“Italy is in danger,” said centre-left leader Francesco Rutelli early last month. “We risk becoming a regime without even realizing it.” Since then, Prime Minister Silvio Berlusconi’s close political ally and personal lawyer, Cesare Previti, has been convicted of bribery on Berlusconi’s behalf and sentenced to 11 years in prison; the editor of Italy’s leading daily, Corriere della Sera, has been fired for running critical articles about Berlusconi; and in the first week of June, the Italian parliament hastily passed a bill that grants Berlusconi immunity from criminal prosecution.
The legislation is meant to get Berlusconi out of another corruption trial over a bribe from his holding company, Fininvest, to a Rome magistrate in 1986 to block a rival group’s bid for the state-owned food giant SME. The prosecutors have bank records showing the transfer of $ 434,000 from Fininvest to an account in the name of Previti, and from there to the account of the Rome magistrate. Does this cause the prime minister any embarrassment' Not at all. He has ways to stay out of jail.

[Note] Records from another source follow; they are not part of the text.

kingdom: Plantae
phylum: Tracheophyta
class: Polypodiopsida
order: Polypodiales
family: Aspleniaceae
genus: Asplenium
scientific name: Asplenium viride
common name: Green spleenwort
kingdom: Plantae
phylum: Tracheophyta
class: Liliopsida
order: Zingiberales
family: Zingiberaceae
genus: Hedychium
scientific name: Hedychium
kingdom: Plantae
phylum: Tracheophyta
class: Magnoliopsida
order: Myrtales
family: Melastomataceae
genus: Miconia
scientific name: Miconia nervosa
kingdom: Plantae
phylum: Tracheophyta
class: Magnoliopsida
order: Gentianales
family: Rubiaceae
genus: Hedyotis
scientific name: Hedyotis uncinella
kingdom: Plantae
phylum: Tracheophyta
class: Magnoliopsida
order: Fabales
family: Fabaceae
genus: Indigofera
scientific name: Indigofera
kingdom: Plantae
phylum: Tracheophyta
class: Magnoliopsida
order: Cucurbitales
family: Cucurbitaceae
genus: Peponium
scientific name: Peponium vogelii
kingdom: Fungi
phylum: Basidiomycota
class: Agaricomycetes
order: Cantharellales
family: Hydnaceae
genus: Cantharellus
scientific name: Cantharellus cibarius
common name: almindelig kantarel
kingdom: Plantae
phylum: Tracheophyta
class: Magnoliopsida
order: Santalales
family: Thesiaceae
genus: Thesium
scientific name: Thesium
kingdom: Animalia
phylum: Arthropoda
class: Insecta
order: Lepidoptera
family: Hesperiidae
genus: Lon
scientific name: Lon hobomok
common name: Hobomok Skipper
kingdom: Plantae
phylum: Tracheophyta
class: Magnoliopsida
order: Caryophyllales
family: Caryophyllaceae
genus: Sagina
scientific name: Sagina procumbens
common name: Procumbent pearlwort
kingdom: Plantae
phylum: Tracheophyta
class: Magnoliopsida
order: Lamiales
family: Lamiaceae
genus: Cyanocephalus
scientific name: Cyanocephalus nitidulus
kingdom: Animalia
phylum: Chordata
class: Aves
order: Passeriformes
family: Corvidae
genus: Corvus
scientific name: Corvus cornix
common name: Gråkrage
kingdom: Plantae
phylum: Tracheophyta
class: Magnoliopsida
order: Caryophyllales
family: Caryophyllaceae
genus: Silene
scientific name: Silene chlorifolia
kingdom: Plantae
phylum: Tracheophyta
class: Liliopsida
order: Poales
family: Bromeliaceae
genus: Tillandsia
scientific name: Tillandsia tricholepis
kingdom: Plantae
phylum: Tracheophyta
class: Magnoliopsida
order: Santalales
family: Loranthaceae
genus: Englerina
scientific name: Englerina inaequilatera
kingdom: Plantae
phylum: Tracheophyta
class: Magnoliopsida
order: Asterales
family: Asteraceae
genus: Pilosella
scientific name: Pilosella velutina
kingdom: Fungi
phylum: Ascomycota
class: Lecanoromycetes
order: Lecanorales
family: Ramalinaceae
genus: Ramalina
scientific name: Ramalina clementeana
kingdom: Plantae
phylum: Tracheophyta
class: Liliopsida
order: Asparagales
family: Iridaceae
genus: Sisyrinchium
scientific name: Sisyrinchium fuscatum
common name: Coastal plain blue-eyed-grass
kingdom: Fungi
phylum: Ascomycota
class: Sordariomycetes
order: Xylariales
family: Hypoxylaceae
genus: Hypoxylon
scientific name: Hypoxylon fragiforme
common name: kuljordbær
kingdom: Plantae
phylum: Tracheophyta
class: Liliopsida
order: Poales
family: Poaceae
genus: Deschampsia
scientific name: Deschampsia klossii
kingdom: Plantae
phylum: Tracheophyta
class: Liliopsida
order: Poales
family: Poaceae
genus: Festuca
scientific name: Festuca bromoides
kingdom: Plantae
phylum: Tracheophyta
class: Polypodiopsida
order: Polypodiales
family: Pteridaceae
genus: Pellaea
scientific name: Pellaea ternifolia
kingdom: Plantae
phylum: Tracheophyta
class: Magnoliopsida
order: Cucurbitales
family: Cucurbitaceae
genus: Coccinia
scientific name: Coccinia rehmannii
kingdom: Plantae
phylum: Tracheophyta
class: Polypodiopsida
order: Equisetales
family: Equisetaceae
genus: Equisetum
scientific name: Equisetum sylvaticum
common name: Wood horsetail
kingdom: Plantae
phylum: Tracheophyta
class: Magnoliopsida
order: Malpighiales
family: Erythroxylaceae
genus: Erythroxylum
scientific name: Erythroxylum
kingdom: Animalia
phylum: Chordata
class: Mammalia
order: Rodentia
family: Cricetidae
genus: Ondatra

Berlusconi is the richest man in Italy, with a fortune of over $ 10 billion, but it won’t help much if he ends up behind bars. That may not be the main reason he entered politics, but it must be a major reason that he stays in it.
Back in the Seventies and Eighties, when Berlusconi made his fortune in real estate and then in the media, it was impossible to do business in Italy without paying bribes. Then the Tangentopoli scandals destroyed the partnership between organized crime and Italy’s political elite, and Berlusconi’s Forza Italia swept into power in 1994 as an admirer of the “mani pulite” (clean hands) magistrates who put dozens of leading politicians, businessmen and mafia figures in jail for kickbacks, embezzlement and even murder.
The Tangentopoli trials destroyed the long-ruling Christian Democratic Party and its Socialist rival, creating the opening for Berlusconi. But his enthusiasm for the new order faded when the courts began looking into his own close links with the deeply corrupt former prime minister, Bettino Craxi. Suddenly, Berlusconi declared that “clean hands was only a colossal conquest commissioned by the Communists and Democrats of the Left.”
An avalanche of bribery cases involving Berlusconi and his business associates brought his first government down in less than a year in 1994. Expensive lawyers managed to drag out many of the cases against him until the statute of limitations ran out, but a number were still live when Forza Italia and its “post-fascist” coalition partners became the government again in 2001. Since then, one of the government’s main activities has been passing laws to keep Berlusconi out of jail.
And when none of these laws looked likely to save him from conviction in the 1986 SME bribe, Berlusconi brought in fast-track legislation to grant legal immunity to senior political figures. The upper house of parliament has already passed it, the lower house will pass it on June 21, and he will be free in time to assume the rotating presidency of the European Union in July.
The most striking thing about Berlusconi is how brazenly he now deploys his power, as in the dismissal of the editor of Corriere della Sera, Feruccio de Bortoli, in late May. Corriere is on the right politically, but under de Bortoli it was critical of Berlusconi. The last straw was a column on May 15 in which Giovanni Sartori quoted Berlusconi saying “It will not be permitted for anyone who has been a communist to come to power.” Sartori retorted: “Mussolini used to say the same words. (Berlusconi) has no reason to be afraid, but I have.”
In two weeks a Berlusconi-friendly columnist called Stefano Folli was the new editor. Berlusconi already owns Italy’s three biggest private television stations, and as prime minister controls RAI’s three publicly-owned ones. So is Berlusconi’s government changing into a “regime”' In technical terms, no — but Berlusconi’s only guarantee of avoiding a jail term now is to stay in power.